Flashback to early 1990’s. I am newly married. I am supposed to be getting used to living in this environment of Highland Park, New Jersey. But a few weeks after my wedding I find out my mother has terminal colon cancer. So my thoughts are really in the Boston area, where my mother has been told she has less than two years to live. And sometimes I am driving five hours up to see her.
My father, after discussing much with medical doctors, contacts the Kushi Institute in Cambridge. My mother is in St. Elizabeth’s hospital in Brighton, and my father and are in our kitchen in Newton. A cook from the Kushi Institute arrives to teach us about macrobiotic cooking. It is all new to me. Before this, I don’t know if I knew what whole grain was. I don’t believe I had ever eaten brown rice (now I eat it almost every day). I remember the cook telling us that he had been to several kosher homes, and why could we not spread some of these macrobiotic cooking ideas to other Orthodox Jewish families? I now know how far apart macrobiotic cooking is from what is standardly cooked in an Orthodox Jewish kitchen. It’s like “chocolate chip cookies with sugar, white flour, Crisco and margarine, please meet steamed kale and seaweed.” They just are not going to click so well, you know what I mean?
Anyway, it turns out my mother has her own opinions. She comes home from the hospital, and her reaction to our attempts to try the macrobiotic diet: “if I don’t believe in it, it’s not going to work.” Which was painful for me to hear, but true.
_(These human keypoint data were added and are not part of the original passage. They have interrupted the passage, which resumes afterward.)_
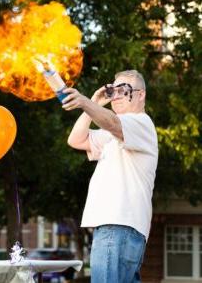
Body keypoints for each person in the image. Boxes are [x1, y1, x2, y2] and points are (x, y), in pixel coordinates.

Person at [62, 70, 158, 283]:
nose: (115, 96)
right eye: (112, 90)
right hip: (122, 230)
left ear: (140, 95)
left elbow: (113, 123)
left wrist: (86, 103)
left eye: (123, 90)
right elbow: (76, 140)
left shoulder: (141, 123)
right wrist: (95, 102)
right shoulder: (112, 137)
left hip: (117, 227)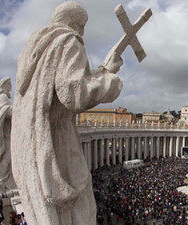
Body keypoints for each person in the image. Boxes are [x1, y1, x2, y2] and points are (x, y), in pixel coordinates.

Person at [11, 2, 123, 225]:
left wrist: (103, 70)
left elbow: (63, 80)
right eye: (82, 26)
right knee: (81, 208)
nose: (82, 32)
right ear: (74, 22)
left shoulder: (34, 49)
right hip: (58, 142)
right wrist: (111, 81)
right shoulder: (67, 39)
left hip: (29, 146)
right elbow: (74, 93)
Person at [0, 77, 16, 193]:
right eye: (9, 84)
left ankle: (4, 180)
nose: (11, 86)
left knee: (8, 158)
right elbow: (5, 111)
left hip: (8, 133)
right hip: (6, 135)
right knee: (7, 157)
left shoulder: (4, 97)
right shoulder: (3, 97)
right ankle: (1, 180)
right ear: (4, 85)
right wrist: (16, 108)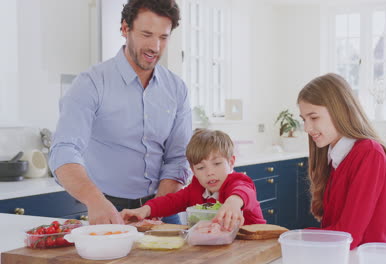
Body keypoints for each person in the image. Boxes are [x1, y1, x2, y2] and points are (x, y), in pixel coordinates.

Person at [48, 0, 192, 225]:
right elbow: (64, 150)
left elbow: (177, 158)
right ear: (125, 29)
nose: (155, 46)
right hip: (107, 208)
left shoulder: (176, 89)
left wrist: (155, 210)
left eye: (163, 37)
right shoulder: (91, 83)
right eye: (146, 34)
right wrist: (95, 201)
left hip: (162, 206)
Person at [297, 73, 386, 249]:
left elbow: (347, 236)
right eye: (304, 120)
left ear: (340, 111)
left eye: (314, 117)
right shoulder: (334, 158)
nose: (307, 128)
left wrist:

She wasn’t buying into this alternative stuff. She was going to spend her last years on this planet as she needed. And indeed she did.
Getting back to the macrobiotic diet, I had a cousin who went macrobiotic for about two years. Which could be how my father got started with calling the Kushi Institute. My cousin, however, eventually gave up being strictly macrobiotic, because, as she said, “one religion is enough.” She is pretty careful about how she eats (a mostly fish vegetarian diet with lots of pareve food).
I read many books about anti-cancer diets. One of the better ones was by Elaine Nussbaum, Recovery: From Cancer to Health Through Macrobiotics. Read the comments on Amazon. I believe she may live in New Jersey.
Eventually, I incorporated parts of the diet into my own daily routine. One of my favorites:
Eat something green for breakfast.
Today I had cold broccoli for breakfast, leftover from last night.
And I’ve expanded my knowledge way beyond the macrobiotic diet. For example, macrobiotics tend not to eat citrus fruits, which are powerhouses of vitamin C and other nutrients. I will have to go into the “meat is good for you” diets vs. the “vegan or vegan-leaning” diets in another post, if at all.
So I will conclude today’s post by saying I miss my mom, z”l, may her memory be a blessing, terribly. And I apologize to my kids for being Nutrition Nag.